My mother turned 70 a few days ago. My father would have turned 78 this month, too. This is not the stage in your life where you expect to get a call that you have a new brother or sister. And yet...
My mom's husband has three children of his own, two daughters and a son. All grown, as you would expect. All with children of their own. All happily out on the west coast, living their lives, doing their thing. My sister knows them. I don't. That's okay. We're all adults and our lives are in very different places.

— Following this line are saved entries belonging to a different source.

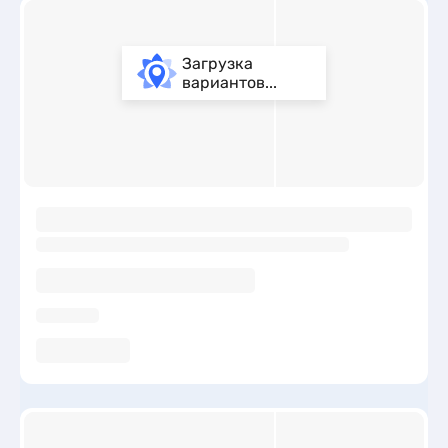
Загрузка
вариантов...
ы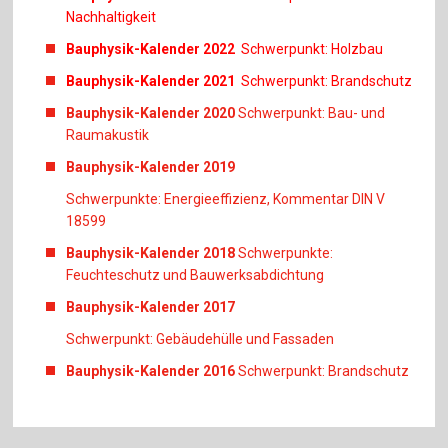
Nachhaltigkeit
Bauphysik-Kalender 2022
Schwerpunkt: Holzbau
Bauphysik-Kalender 2021
Schwerpunkt: Brandschutz
Bauphysik-Kalender 2020
Schwerpunkt: Bau- und
Raumakustik
Bauphysik-Kalender 2019
Schwerpunkte: Energieeffizienz, Kommentar DIN V
18599
Bauphysik-Kalender 2018
Schwerpunkte:
Feuchteschutz und Bauwerksabdichtung
Bauphysik-Kalender 2017
Schwerpunkt: Gebäudehülle und Fassaden
Bauphysik-Kalender 2016
Schwerpunkt: Brandschutz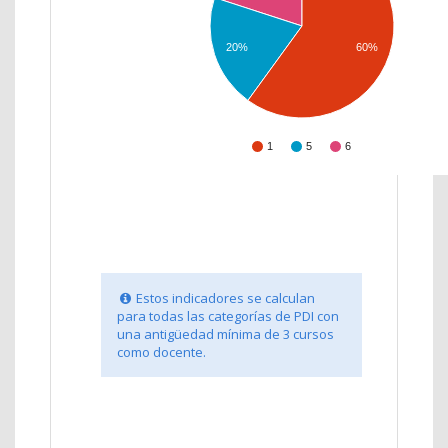
20%
60%
1
5
6
Estos indicadores se calculan
para todas las categorías de PDI con
una antigüedad mínima de 3 cursos
como docente.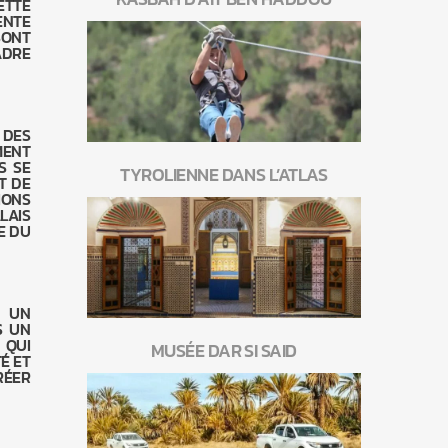
ETTE
ENTE
SONT
ADRE
 DES
MENT
S SE
TYROLIENNE DANS L’ATLAS
T DE
IONS
LAIS
E DU
S UN
S UN
 QUI
MUSÉE DAR SI SAID
É ET
RÉER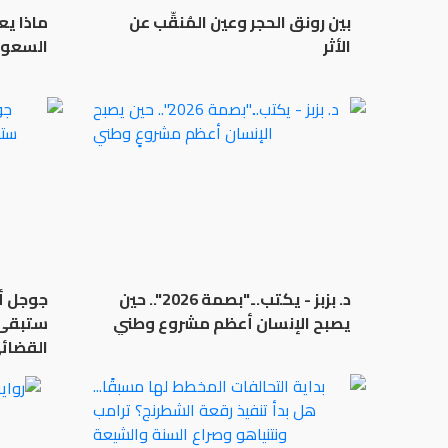
بين رونق الحجر وعين المُنقِّب عن
ماذا يع
الأثر
السعود
د. بزبز - يكتب..."بصمة 2026".. حين
جوجل أم
يصبح الإنسان أعظم مشروعٍ وطني
ستبقى ف
القضائ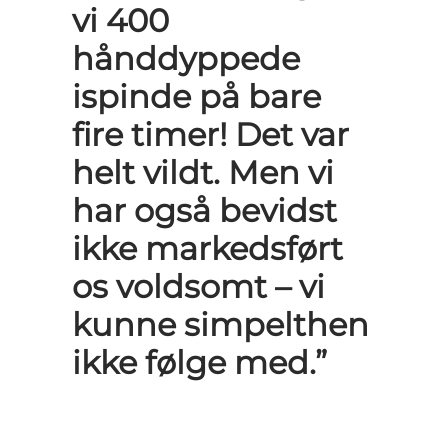
vi 400
hånddyppede
ispinde på bare
fire timer! Det var
helt vildt. Men vi
har også bevidst
ikke markedsført
os voldsomt – vi
kunne simpelthen
ikke følge med.”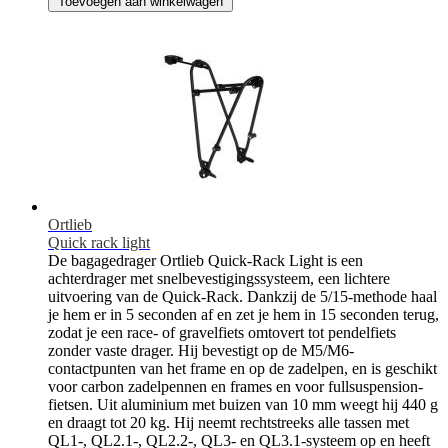
Toevoegen aan winkelwagen
Ortlieb
Quick rack light
De bagagedrager Ortlieb Quick-Rack Light is een
achterdrager met snelbevestigingssysteem, een lichtere
uitvoering van de Quick-Rack. Dankzij de 5/15-methode haal
je hem er in 5 seconden af en zet je hem in 15 seconden terug,
zodat je een race- of gravelfiets omtovert tot pendelfiets
zonder vaste drager. Hij bevestigt op de M5/M6-
contactpunten van het frame en op de zadelpen, en is geschikt
voor carbon zadelpennen en frames en voor fullsuspension-
fietsen. Uit aluminium met buizen van 10 mm weegt hij 440 g
en draagt tot 20 kg. Hij neemt rechtstreeks alle tassen met
QL1-, QL2.1-, QL2.2-, QL3- en QL3.1-systeem op en heeft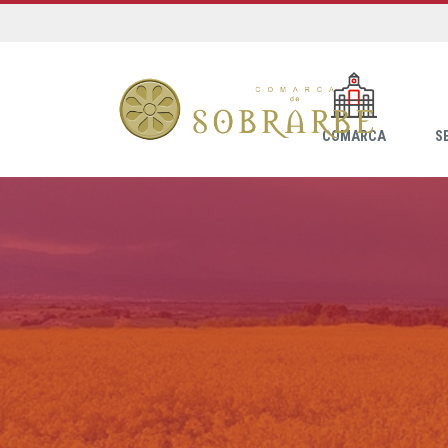
COMARCA
S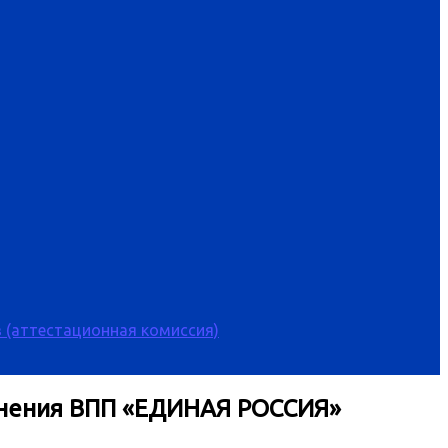
 (аттестационная комиссия)
динения ВПП «ЕДИНАЯ РОССИЯ»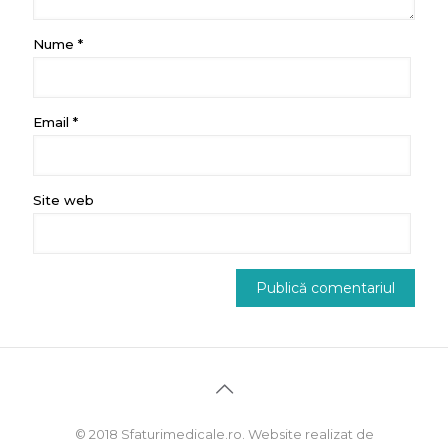
Nume
*
Email
*
Site web
© 2018 Sfaturimedicale.ro. Website realizat de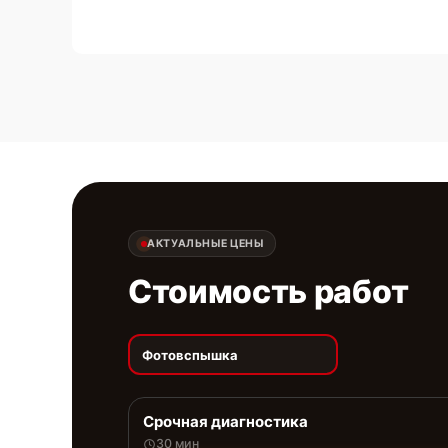
АКТУАЛЬНЫЕ ЦЕНЫ
Стоимость работ
Фотовспышка
Срочная диагностика
30 мин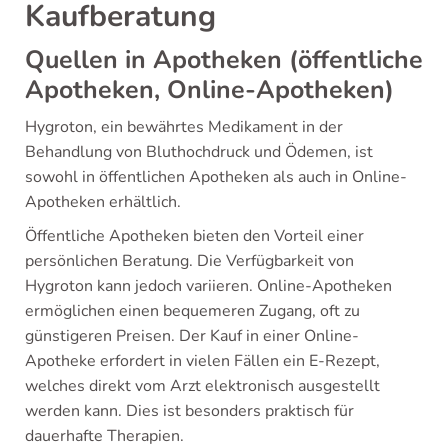
Kaufberatung
Quellen in Apotheken (öffentliche
Apotheken, Online-Apotheken)
Hygroton, ein bewährtes Medikament in der
Behandlung von Bluthochdruck und Ödemen, ist
sowohl in öffentlichen Apotheken als auch in Online-
Apotheken erhältlich.
Öffentliche Apotheken bieten den Vorteil einer
persönlichen Beratung. Die Verfügbarkeit von
Hygroton kann jedoch variieren. Online-Apotheken
ermöglichen einen bequemeren Zugang, oft zu
günstigeren Preisen. Der Kauf in einer Online-
Apotheke erfordert in vielen Fällen ein E-Rezept,
welches direkt vom Arzt elektronisch ausgestellt
werden kann. Dies ist besonders praktisch für
dauerhafte Therapien.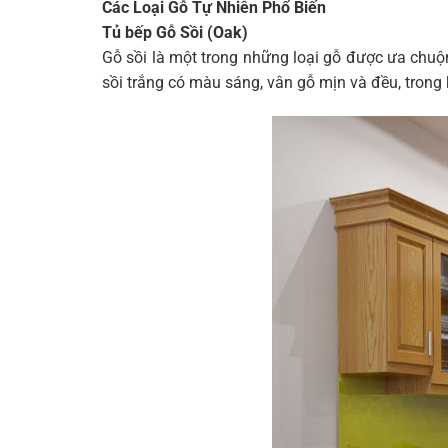
Các Loại Gỗ Tự Nhiên Phổ Biến
Tủ bếp Gỗ Sồi (Oak)
Gỗ sồi là một trong những loại gỗ được ưa chuộn
sồi trắng có màu sáng, vân gỗ mịn và đều, trong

Only the son has tried harder than the rest of us, myself included. On the two or three occasions we've been in California at the same time, he's been the one who made sure I was included in the conversation, shown an interest in me. According to both of them, separately and independently of each other, he and Crow had developed a sibling-brother-sister relationship. He emailed; he read the blog; he kept in touch.
Finally, he got divorced. And, without telling tales that aren't mine to tell, there were some parallels between his divorce and mine. In light of them, I realized this person hadn't just been being polite. He had really been reaching out to me. Maybe it was time for me to reciprocate. I made a friend.
Finally, earlier this month, I got an email saying he was in town for 36 hours and could we meet up? Oh Hell Yes. Two hours flew by, and we could've filled another two without thinking about it. Hell, we could've filled another two days without too many silences. We discovered we had both been telling people we were meeting up with our stepbrother/stepsister, instead of just a friend. When we parted ways, it was even true. There's even almost a family resemblance if you wanted to look for it.
Meet my brother:
Those are surprised and delighted Pobble Thoughts. That and a buck fifty will get you coffee.